Python 3.11+ PyTorch PyTorch Lightning License: MIT

Introduction

SDOFMv2 is an advanced multi-instrument foundation model designed to analyze Solar Dynamics Observatory (SDO) data and drive large-scale, data-driven heliophysics research. Building upon the original SDOFM framework, this version addresses previous limitations like restricted temporal coverage and reconstruction artifacts to significantly improve spatial coherence and global consistency.

Model architecture A Masked Autoencoder (MAE) based on a Vision Transformer (ViT) architecture is utilized for pretraining. During this phase, a% of the image patches are masked, while the remaining (100 - a)% are processed by the encoder. The decoder block then reconstructs all patches, optimized via a customized loss function.


Getting Started

Prerequisites

  • Linux or macOS
  • Python 3.11+
  • NVIDIA GPU + CUDA toolkit (Recommended for training)

Environment Setup

We recommend using mamba to manage dependencies.

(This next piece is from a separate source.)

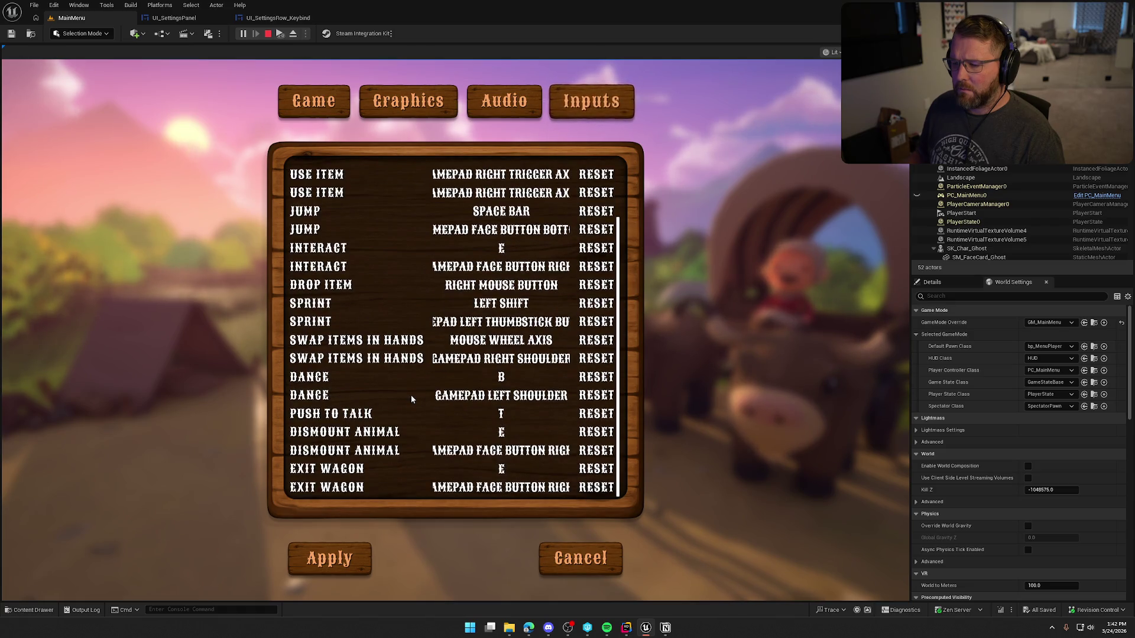
pyautogui.press('Escape')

Important Hardware Note: > The sdofmv2_environment.yml file is configured for CUDA 12.8 by default. If your hardware or drivers require a different CUDA version (e.g., CUDA 11.8), please open sdofmv2_environment.yml and modify the pip section at the bottom to match your system (e.g., change cu128 to cu118) before running the setup commands.

Using Mamba:

# Clone the repository
git clone [https://github.com/Joaggi/sdofmv2.git](https://github.com/Joaggi/sdofmv2.git)
cd sdofmv2

# Create and activate the environment (This automatically installs PyTorch and the local package)
mamba env create -f sdofmv2_environment.yml
mamba activate sdofmv2

Repository Structure

.
├── configs/                # YAML configurations for experiments
│   ├── downstream/         # Configs for downstream tasks (F10.7, solar wind)
│   └── pretrain/           # Configs for MAE pretraining (AIA, HMI)
├── notebooks/              # Jupyter notebooks for analysis and visualization
│   ├── analysis/           # Attention maps, PCA, and masking analysis
│   └── downstream_apps/    # How to use downstream scripts (Notebooks) for F10.7 and missing data applications
├── scripts/                # Executable scripts for training and testing
│   ├── pretrain.py         # Main pretraining script
│   ├── finetuning_*.py     # Scripts for downstream finetuning
│   └── test.py             # Script for evaluating checkpoints
├── src/                    # Core source code package
│   └── sdofmv2/
│       ├── core/           # Base model architectures and modules
│       ├── tasks/          # PyTorch Lightning modules (model & data module) for downstream tasks
│       └── utils/          # Helper functions, physical constants and metrics
├── pyproject.toml          # Project metadata and build dependencies
└── sdofmv2_environment.yml # Mamba environment definition file

How to Use

(Note: It is recommended to run all scripts from the root directory of the repository so that file paths to configs/ and src/ resolve correctly.)

1. Data Preparation

Before training or running inference, you need to prepare the dataset. [Explain where to download the data, or provide a command if you have a script for it.]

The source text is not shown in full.